Rouler le plus vite possible sur l’ovale d’Indianapolis a fasciné les ingénieurs et pseudo-génies qui n’ont pas hésité à concevoir des bolides aux formes assez surprenantes et parfois choquantes.
On a vu rouler sur le Brickyard des voitures à six roues, d’autres au design désaxé (car la voiture ne tourne qu’à gauche), des bolides avec le pilote assis comme dans un side-car et même propulsés par une turbine d’hélicoptère.
Voyons ici le cas de l’Eagle Aircraft Flyer Special. Tout commence avec Dean Wilson, un ingénieur diplômé en aéronautique qui a fondé sa société en 1977, l’Eagle Aircraft Company, à Boise dans l’Idaho. Wilson a ensuite conçu et commercialisé l’Eagle DW.1, un avion biplan destiné à vaporiser des engrais et des pesticides sur les champs de cultures.
C’est justement à cette époque que Colin Chapman est parvenu à exploiter efficacement l’effet de sol sur une monoplace de Formule 1, la Lotus 78. La voiture suivante, la Lotus 79 s’est montrée encore plus performante et certains ingénieurs américains ont vite songé à appliquer ce principe de succion qui fait “coller” la voiture à la piste à un bolide destiné à rouler sur le superspeedway d’Indianapolis.
Un millionnaire américain, Joe Turling, propriétaire de plusieurs concessions de tracteurs Caterpillar et passionné de course automobile, a contacté Wilson en 1982 afin de lui faire dessiner une voiture à effet de sol révolutionnaire pour disputer, et bien sûr gagner, les 500 Milles d’Indianapolis.
Un design (complètement) raté
Si Wilson connaît bien les avions, il ne possède aucune connaissance en sport automobile. Il commence son travail, mais, mystérieusement, il ne dessine pas une voiture munie de larges pontons à tunnels venturi comme les Lotus. Au contraire, il conçoit un châssis étroit, muni d’étranges sabots aux roues et d’une grosse prise d’air du moteur très peu aérodynamique... La bête possède un empattement horriblement long et ses radiateurs sont logés dans l’aileron avant. Le cockpit est en position très avancée et le pédalier n’est situé qu’à six pouces, soit 15 cm, du bout du nez de la voiture !
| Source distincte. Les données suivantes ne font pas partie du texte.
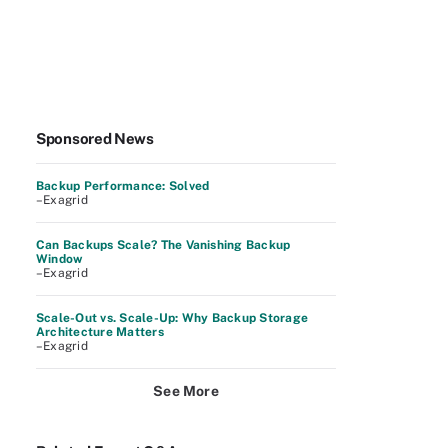
Sponsored News
Backup Performance: Solved
–Exagrid
Can Backups Scale? The Vanishing Backup
Window
–Exagrid
Scale-Out vs. Scale-Up: Why Backup Storage
Architecture Matters
–Exagrid
See More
Au lieu de réaliser une monocoque en nid d’abeille d’aluminium comme tous les constructeurs à cette époque, Wilson effectue un retour en arrière avec un châssis en tubes chromoly, une carrosserie en feuilles d’aluminium et même du balsa et du contre-plaqué pour fabriquer les dérives de l’aileron arrière ! Il ne restait qu’à y boulonner un moteur stock-block Chevrolet de 5,8 litres capable de produire 730 chevaux.
Le volant de l’Eagle est confié à Kenny Hamilton, un pilote habitué aux courses de Midgets sur les ovales de terre battue américains. Obligé de repasser son test de recrue malgré son expérience à Indy, Hamilton, apeuré aux commandes de l’Eagle, ne parvient pas à franchir la barre de 175 milles à l’heure. Comme plusieurs l’ont prévu, la voiture ne tient pas la route et ne génère aucun effet de sol.
Lors de sa première vraie sortie en piste, Hamilton perd le contrôle de l’Eagle dans le premier virage. Après avoir effectué plusieurs tête-à-queue, la voiture s’arrête net en n’ayant, par miracle, rien percuté. La voiture est une catastrophe. Wilson, qui n’a aucune expérience en sport automobile, décide alors de changer les réglages des suspensions sans prévenir Hamilton.
Quand ce dernier reprend la piste, il est mortifié par la tenue de route encore plus fluctuante de l’Eagle. Après avoir effectué un tour de piste à 182 m/h, Hamilton perd encore une fois le contrôle du bolide en virage qui, miraculeusement, ne percute rien malgré ses nombreuses pirouettes.
Cette fois, Hamilton annonce à Wilson et Turling qu’il quitte le navire. Jamais il ne veut remonter à son bord, car avec ses pieds si près du mur de béton, il risque fort de se blesser sérieusement, ou même de se tuer, en cas d’une perte de contrôle. Turling est déçu et Wilson, insulté. Les deux quittent le circuit et laissent Hamilton seul avec la bête qu’il finit par ramener chez lui. Dépité, il vend le moteur afin de récupérer un peu d’argent.
Le châssis fut ensuite vendu à Ron Hemelgarn qui possédait alors une écurie d’IndyCar. Elle ne reprit jamais la piste. L’Eagle fut restaurée en 2001 par Hemelgarn, mais lorsque cette équipe a fermé ses portes, la voiture disparut et ne fut jamais retrouvée.